Formulation vaginal tablet of Nystatin in evaluation of the in vitro antimycotic effectiveness

The objective is to formulate vaginal tablet of Nystatin and evaluate the in vitro antimycotic effectiveness against the marketed product in Candida albicans.

Nystatin is an antimycotic polyene antibiotic obtained from Streptomyces noursei. Vaginal tablet of Nystatin were formulated with 100,000 Units of Nystatin.

The tablets were made with

  • Ethyl Cellulose, 4 cps as polymer
  • Pregelatinized Starch (Starch 1500) as binder
  • PEG 8000 as wetting agent
  • Co-processed mixture of Lactose–Microcrystalline Cellulose (Cellactose) as diluent
  • Stearic Acid (Stellipress 1200 Poudre) as lubricant

The optimized formulation was subjected to stability studies at accelerated condition.

Test and marketed formulations were evaluated for appearance, weight variation, thickness, hardness, friability, drug content and in vitro drug release.

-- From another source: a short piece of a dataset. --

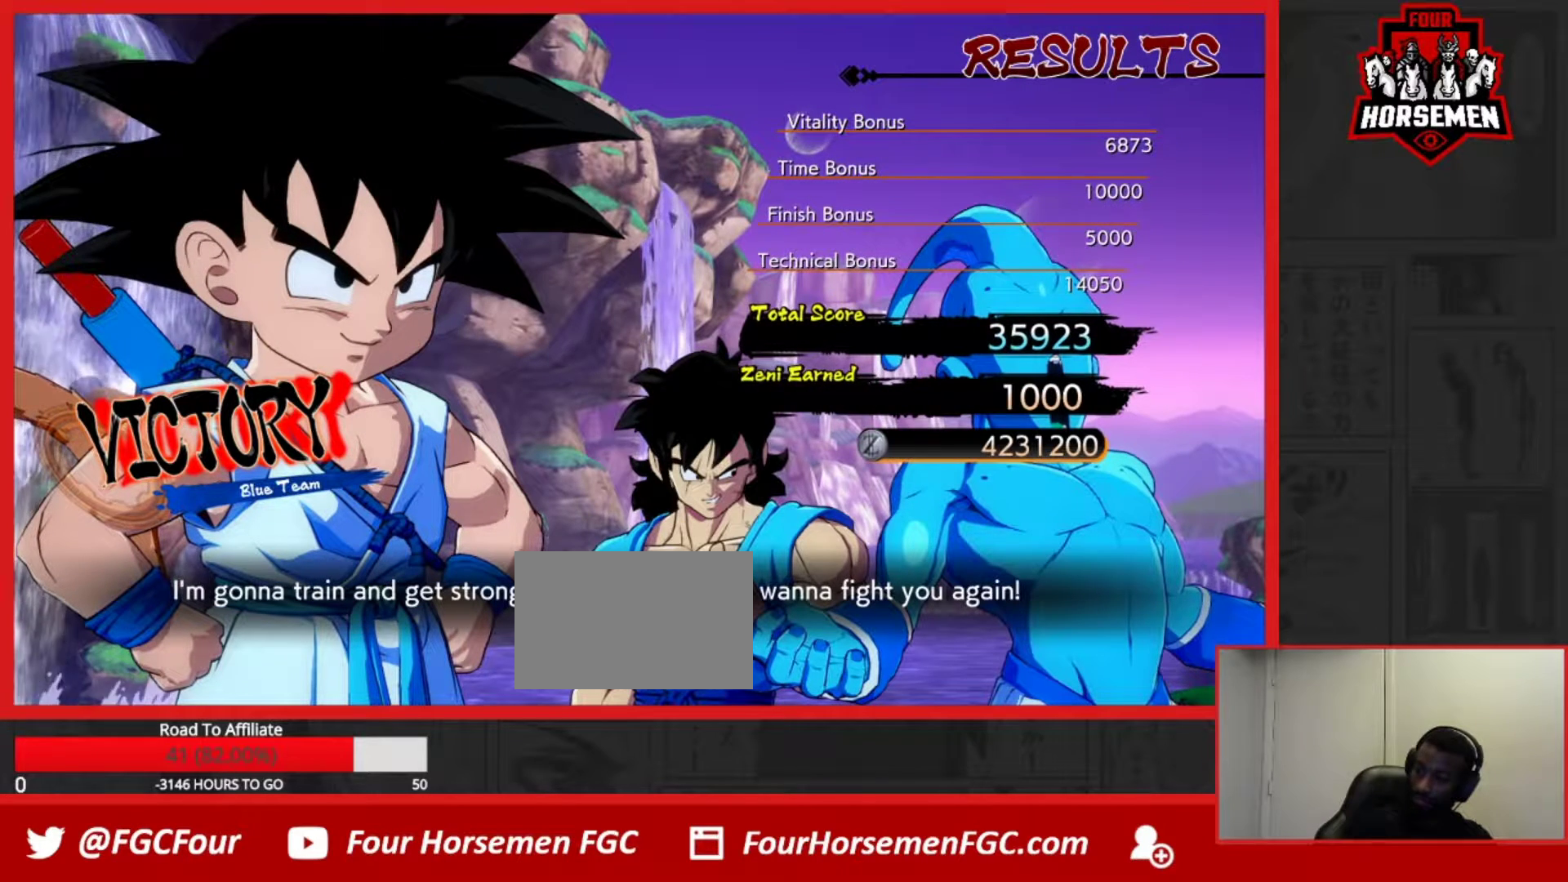
{"dt_ms": 500, "buttons": [], "left_stick": "center", "events": []}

In vitro studies on anti mycotic evaluation were carried out for the optimized formulation in three sets of medium cultured with Candida albicans and the zone of inhibition were compared with the marketed one.

The marketed product of Nystatin Vaginal tablet (Manufactured by Duramed Inc., USA) was characterized for Dimension, Weight, Thickness, Hardness, Disintegration Time, Dissolution, pH of Tablet Slurry and Loss on Drying.

Asystematic Drug-Excipient compatibility study was done by packing the samples in Glass vials and exposed at 55°C–2 weeks and 40°C/75% RH–4 weeks and the exposed samples were characterized for Morphological Change (Physical Observation), Assay, Related Substances, Moisture Content and FTIR Finger Printing with respect to Initial samples

This study was done foremost before taking up the prototype formulation activity. Intra-vaginal tablet of Nystatin, 100,000 units was prepared by a simple direct blending manufacturing process which provided the necessary uniform distribution of drug in the blend for tableting and comparable disintegration time and dissolution profile to that of marketed product was achieved.

Physical characteristics of the prepared vaginal tablet like Weight, Thickness, Hardness, Friability, Disintegration Time, Loss On Drying and pH of 1% Tablet Slurry were determined and were comparable to that of marketed product.

Dissolution test was conducted for both test and reference products in Apparatus-II (Paddle), 50 RPM, 900 ml, pH 4.5 Acetate Buffer, Time Points: 10, 15, 30, 45 and 60 min; and the results were comparable, based on which an In-house single point dissolution limit was fixed as NLT 35% (Q) at the end of 60 min.

The finalized Nystatin Vaginal Tablet were packed in Alu-Alu blister packs and charged for stability at accelerated condition (40°C/75%RH for 12 Weeks) and was characterized for Description, Assay, Related Substances, Loss On Drying, Disintegration Time and Dissolution.

The results were comparable with the initial values showing the stability of Nystatin in prepared vaginal tablet. Anti-mycotic effectiveness of the prepared Nystatin Vaginal tablet against the marketed product (in triplicate) was done in the cultures of Candida albicans

The prepared Nystatin Vaginal Tablet showed 94% anti-mycotic activity with respect to the marked product.